• Source passage:

The third question “ Where did the properties used for each material come from?" 

My reply is that the material parameters are obtained through indoor soil test and other indoor tests, including density test, water content test, compaction test, triaxial test, consolidation compression test, direct shear test, tensile test of geogrid, etc..

The fourth question “ How was the contact modeled? Friction-penalty for tangential behavior? Normal-hard contact? What about the EPS contact? And the contact between geogrid and the rest? This need to be clear in the paper." 

My reply is that we have added some descriptions in the paper. Here is a comprehensive answer to the above questions. In the calculation of abutment, there are several typical contact problems, including the contact between abutment back and backfill, the contact between abutment back and soil foundation, the contact between filler and soil foundation, the contact between EPS and abutment back and filler, and the contact between reinforcement and filler. In ABAQUS, * Contact Pair is used to simulate the face to face contact, which can take into account the extrusion, shear and displacement in the corresponding direction during the interaction between faces, and simulate the separation between faces. In order to avoid the transition between contact surfaces and the transition of nodes on the slave surface into the master surface, ABAQUS has set the parameter adjust to adjust the Overclosed Nodes. ABAQUS surface to surface contact is based on Coulomb friction theory with friction coefficient μ To represent the friction behavior between surfaces. When the contact shear stress is equal to or greater than the limit friction force μP, sliding occurs between contact surfaces. It is difficult to simulate the ideal friction behavior. ABAQUS uses the dotted line of the penalty friction formula of "elastic sliding" to approximate, and ABAQUS automatically selects the penalty stiffness (the slope of the dotted line).

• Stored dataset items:

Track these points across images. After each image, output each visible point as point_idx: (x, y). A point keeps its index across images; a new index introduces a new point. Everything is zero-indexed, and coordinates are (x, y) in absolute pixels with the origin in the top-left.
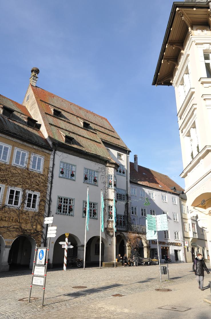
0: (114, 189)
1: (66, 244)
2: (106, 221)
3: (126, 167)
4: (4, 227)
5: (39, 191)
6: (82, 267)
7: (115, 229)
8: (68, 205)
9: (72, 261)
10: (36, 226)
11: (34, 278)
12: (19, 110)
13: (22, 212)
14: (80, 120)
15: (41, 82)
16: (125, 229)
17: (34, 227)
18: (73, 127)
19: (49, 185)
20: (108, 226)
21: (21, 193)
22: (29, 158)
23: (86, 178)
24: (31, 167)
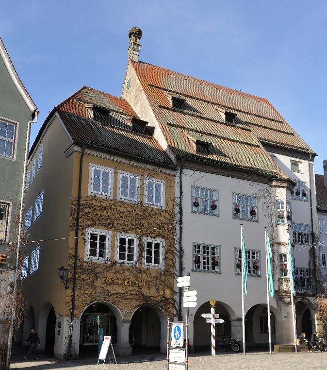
0: (288, 225)
1: (212, 317)
2: (277, 279)
3: (308, 185)
4: (117, 293)
5: (163, 237)
6: (241, 351)
7: (293, 292)
8: (210, 256)
9: (224, 342)
10: (163, 291)
11: (170, 365)
12: (117, 109)
13: (141, 271)
14: (219, 109)
15: (149, 51)
16: (311, 292)
17: (161, 292)
18: (206, 121)
19: (177, 227)
20: (281, 288)
21: (136, 243)
22: (142, 186)
23: (237, 211)
24: (146, 200)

• Tasks and exercises:
A - Answer these questions using the reviewer reply:
(i) Which test is named for the geogrid?
(ii) What does ABAQUS use to simulate face to face contact?
(iii) Under what condition does sliding occur between contact surfaces?
B - Reproduce the reviewer reply word for word, everything from "My reply is that the" down to "of geogrid, etc..".
C - List every typical contact problem in the abutment calculation that the reviewer reply names.

• Answers by task:
A -
(i) The tensile test of geogrid.
(ii) *Contact Pair.
(iii) When the contact shear stress is equal to or greater than the limit friction force μP.

B -
My reply is that the material parameters are obtained through indoor soil test and other indoor tests, including density test, water content test, compaction test, triaxial test, consolidation compression test, direct shear test, tensile test of geogrid, etc..

C -
- The contact between abutment back and backfill
- The contact between abutment back and soil foundation
- The contact between filler and soil foundation
- The contact between EPS and abutment back and filler
- The contact between reinforcement and filler